1 min read

Is there value to thinking in public?

I have to start with a serious mea culpa this week. I have often asked you to reply to this email with feedback. I get emails with feedback, which, I assumed, were replies until last week. Instead, replies have been being sent into the great digital beyond. I apologize! My settings have now been fixed. If you have sent feedback and I didn't respond, it is because I never got it. If you're willing to give it another shot, this time you will get the reply you deserve. Again, I'm so sorry!

Over the next few weeks, you'll notice changes to the appearance of these posts and the organization of the site where they live.
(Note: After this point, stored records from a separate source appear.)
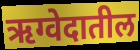
ऋग्वेदातील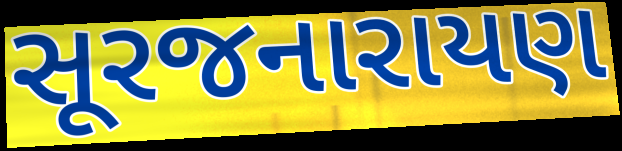
સૂરજનારાયણ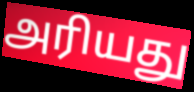
அரியது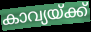
കാവ്യയ്ക്ക്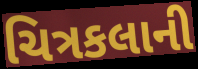
ચિત્રકલાની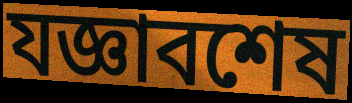
যজ্ঞাবশেষ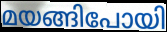
മയങ്ങിപോയി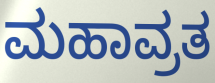
ಮಹಾವ್ರತ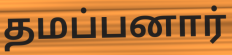
தமப்பனார்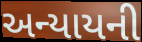
અન્યાયની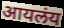
आयलंयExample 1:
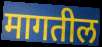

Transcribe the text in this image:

मागतील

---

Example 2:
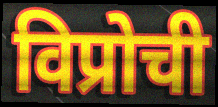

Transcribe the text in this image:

विप्रोची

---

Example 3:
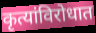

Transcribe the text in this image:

कृत्यांविरोधात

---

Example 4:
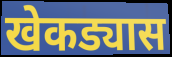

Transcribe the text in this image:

खेकड्यास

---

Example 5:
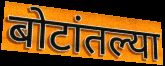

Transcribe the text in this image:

बोटांतल्याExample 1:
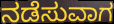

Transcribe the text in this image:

ನಡೆಸುವಾಗ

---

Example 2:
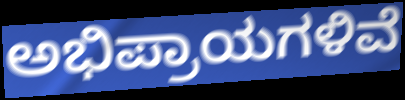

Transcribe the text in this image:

ಅಭಿಪ್ರಾಯಗಳಿವೆ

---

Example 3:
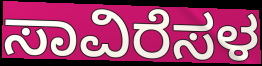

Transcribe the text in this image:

ಸಾವಿರೆಸಳ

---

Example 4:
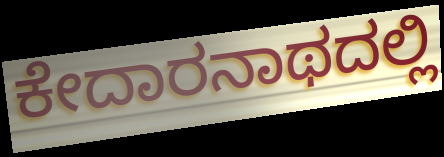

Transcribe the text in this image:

ಕೇದಾರನಾಥದಲ್ಲಿ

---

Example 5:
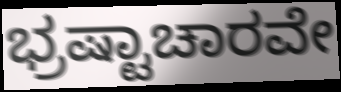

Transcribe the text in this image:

ಭ್ರಷ್ಟಾಚಾರವೇ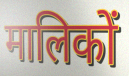
मालिकों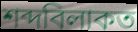
শব্দবিলাকত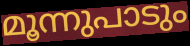
മൂന്നുപാടുംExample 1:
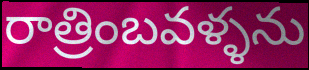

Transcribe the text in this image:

This week I'm sharing part one of a conversation between me and Nicole Lewis. Lewis is the Engagement Editor at the Marshall Project. We've been in touch and paying attention to each other's work for more than a decade. I think her work is outstanding. I reached out because to her when I heard she and Lam Vo from Documented were pushing reporters and news organizations toward more coherent theories of change. We had so much to talk about!

Q and A's can be a quick fix to salvage some content from a story that didn't gel or reporting that didn't pan out. But that's not what happened here. We were both asking and answering. Nicole and I used our conversation to work out ideas on utility, service, advocacy, and power. I hope you'll find something to think about or reflect with us about.

What I'm reading?

I don't usually mention the fiction I'm reading here, but Buffalo Hunter Hunter by Stephen Graham Jones is the perfect book for curling up with on a cold November night. This is a book about big questions; identity, justice, responsibility packaged into a propulsive narrative. It's spooky and contains more gore than I typically mess with. I'm about half way through and I love it.

If you haven't read Jack White's parable delivered during the White Stripes induction to the Rock and Roll Hall of Fame, do it now. It's beautiful.